Spring: Celebrate Life in the Garden

Posted by on Apr 2, 2015 in Backyard, Flowers, Gardens, Inspiration, Spring, West Coast |

Spring has sprung. While much of the rest of Canada still digs out and thaws from its deep winter freeze, west coast gardens have busted through. We’ve sprinted through the early spring blooms with colourful rapidity, leaving cherry blossom petals as the only white stuff on the ground here. Our Crocuses were drawn from the early February mud by days of unusual sunshine that has also lured us outside to enjoy them. Tall Daffodils created their own helioclimes of warm yellow. Now Tulips and Bleeding Hearts paint away the brown of winter landscaping. It’s no surprise that many of these harbingers of spring grow from bulbs, planted long before.

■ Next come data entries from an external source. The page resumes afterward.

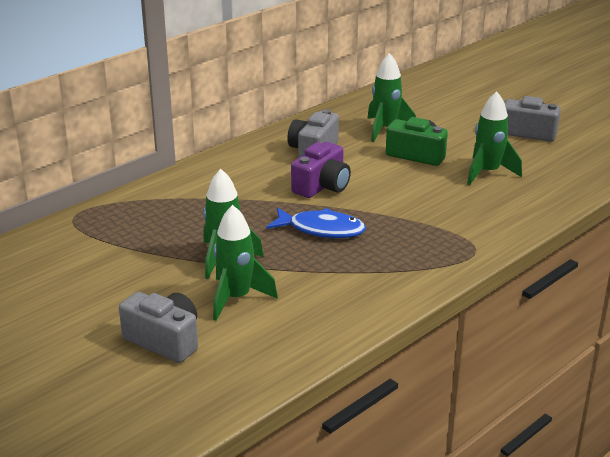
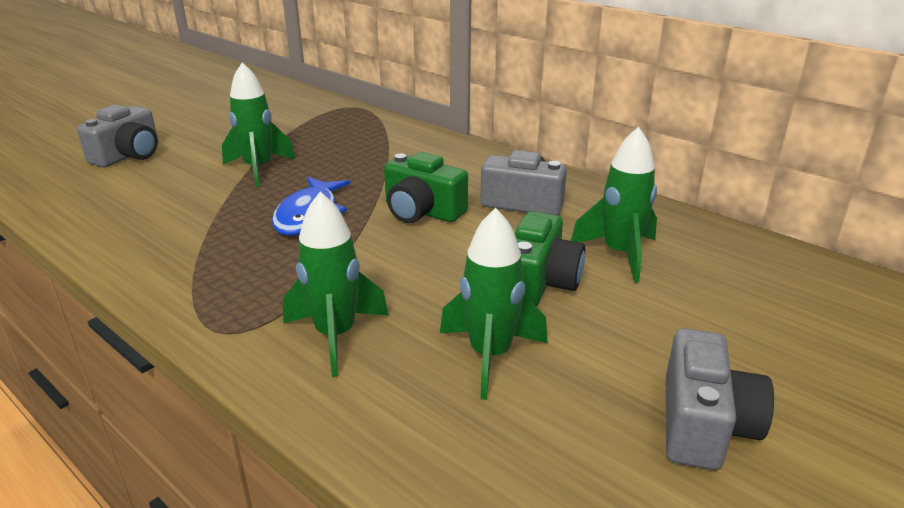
camera: 85 degrees right, 0 degrees up
(236, 298) = (181, 179): green rocket -> green rocket (335, 336)
(322, 186) = (422, 212): purple camera -> green camera

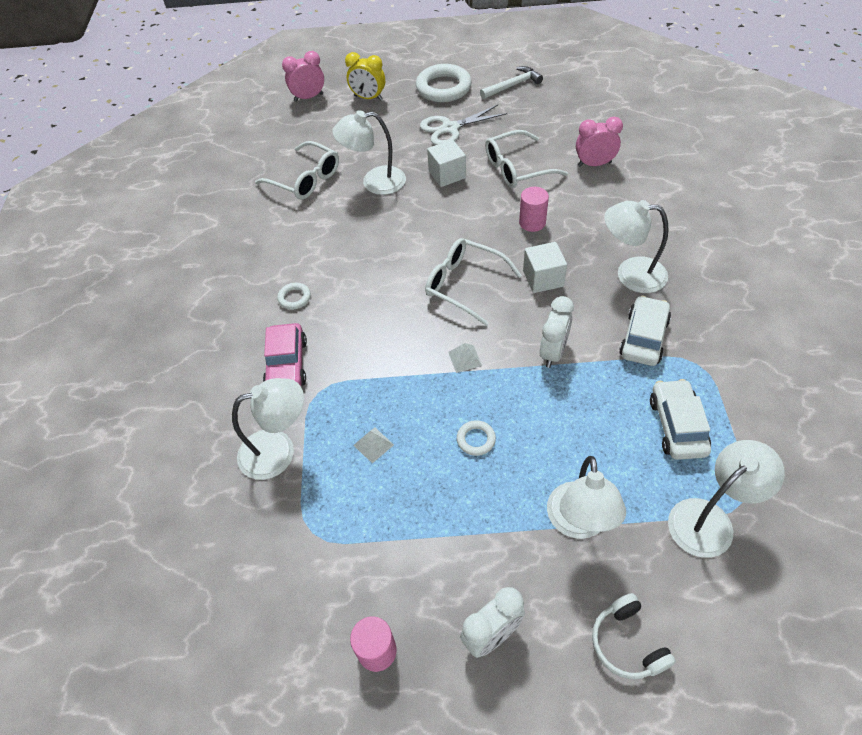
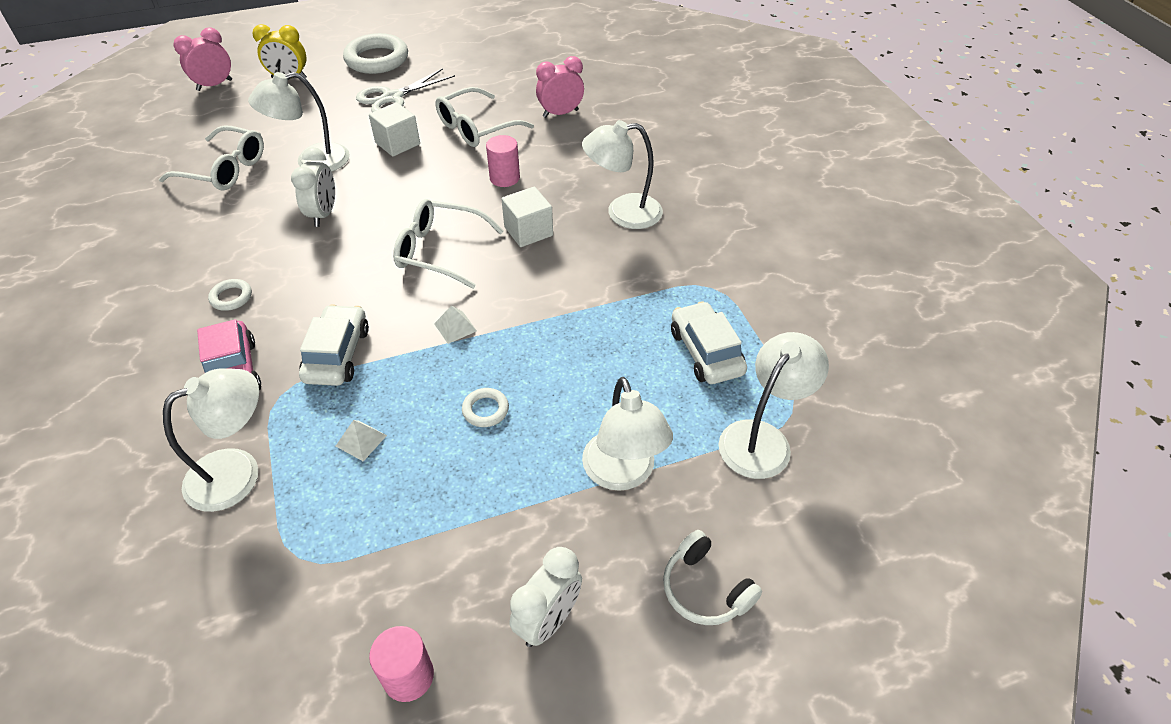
camera: 20 degrees left, 5 degrees down
(513, 85) = (455, 49): white hammer -> none
(553, 352) = (555, 303): white clock -> white clock (323, 214)
(643, 338) = (650, 272): white car -> white car (337, 354)

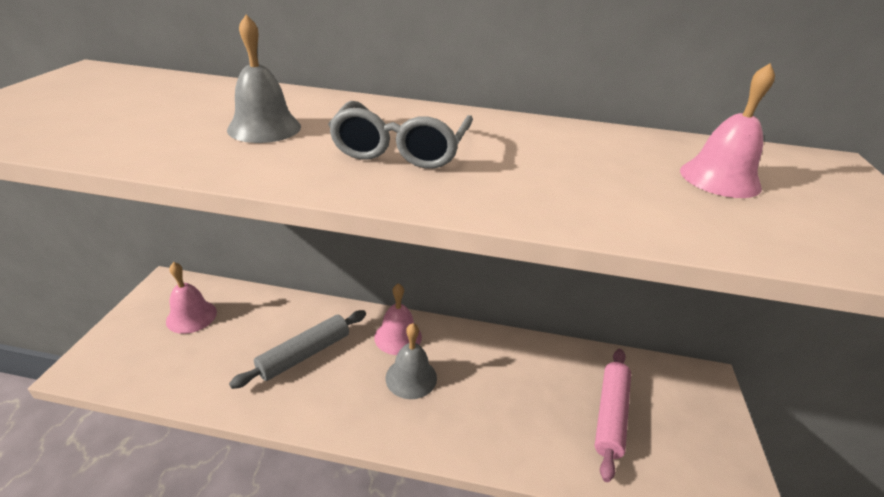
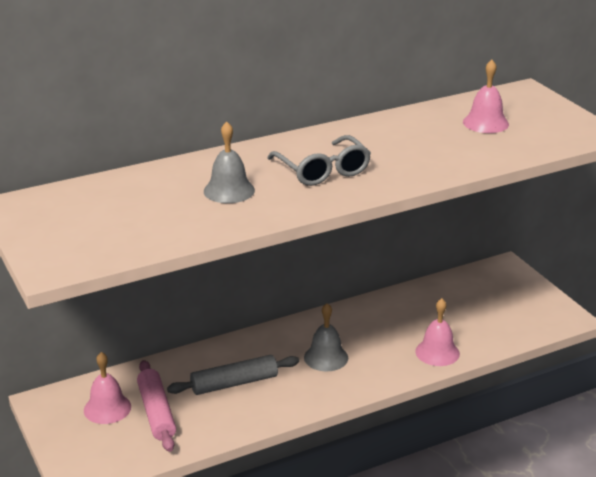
camera: 35 degrees left, 5 degrees down
(304, 354) = (234, 383): grey rolling pin -> grey rolling pin turned 60 degrees clockwise
(398, 337) = (286, 340): pink bell -> pink bell (437, 352)
(610, 415) = (467, 314): pink rolling pin -> pink rolling pin (156, 412)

It’s the best time to celebrate life in the garden.

Cherry Blossoms

But when we planted those bulbs in the autumn, it was hard to know how things would turn out. Should we plant in blocks or patterns? Will they bloom this time? We dig and dream. The energy stored within these little bulbs provides the biological drive: a life force that defies our long dark winters and often bitter cold. We tidy up the stems a bit after they bloom, but the floppy leaves do most of the work to return nutrients to the bulbs for next year.


And they come back. Even though the winter garden appears razed to the ground, first a little leaf unfurls and before long a whole plant bursts into bloom; each according to its own rhythm, a symphony of colour played slowly over the spring and summer months.

Bleeding Hearts

So it is in spring that I am struck by the faith and wonder of gardening. It’s a faith in nature and the universe that after getting progressively darker every day for six months, everything turns and slowly and gradually, we see more light. To reward our faith, we are trothed the gift of colour.

Planter Colour

We also have the stick of a Rhododendron newly planted in our yard. Its parent lives on the Sumas prairie: a giant bush whose branches became so heavy, this one dropped to kiss the ground. Uncle Neil selected a few most likely to succeed for us. His plant in turn had come from the family property in New Westminster where they were all born and grew up in the teens and twenties of the last century. They lost the house in the Crash, but transplanted their home by way of Rhododendrons, Snowdrops and rhubarb when they moved. In our turn, we’ve also drawn from them, to help us make our homes. They have been part of our shared hope to make things better–but we also don’t forget how tough it can be.

Transplanted Rhododendron

Uncle Neil died in February.

We’ve lost his loving presence, his curiosity and deep knowledge of the people and world around him. But we’re grateful that he’ll live on in our gardens.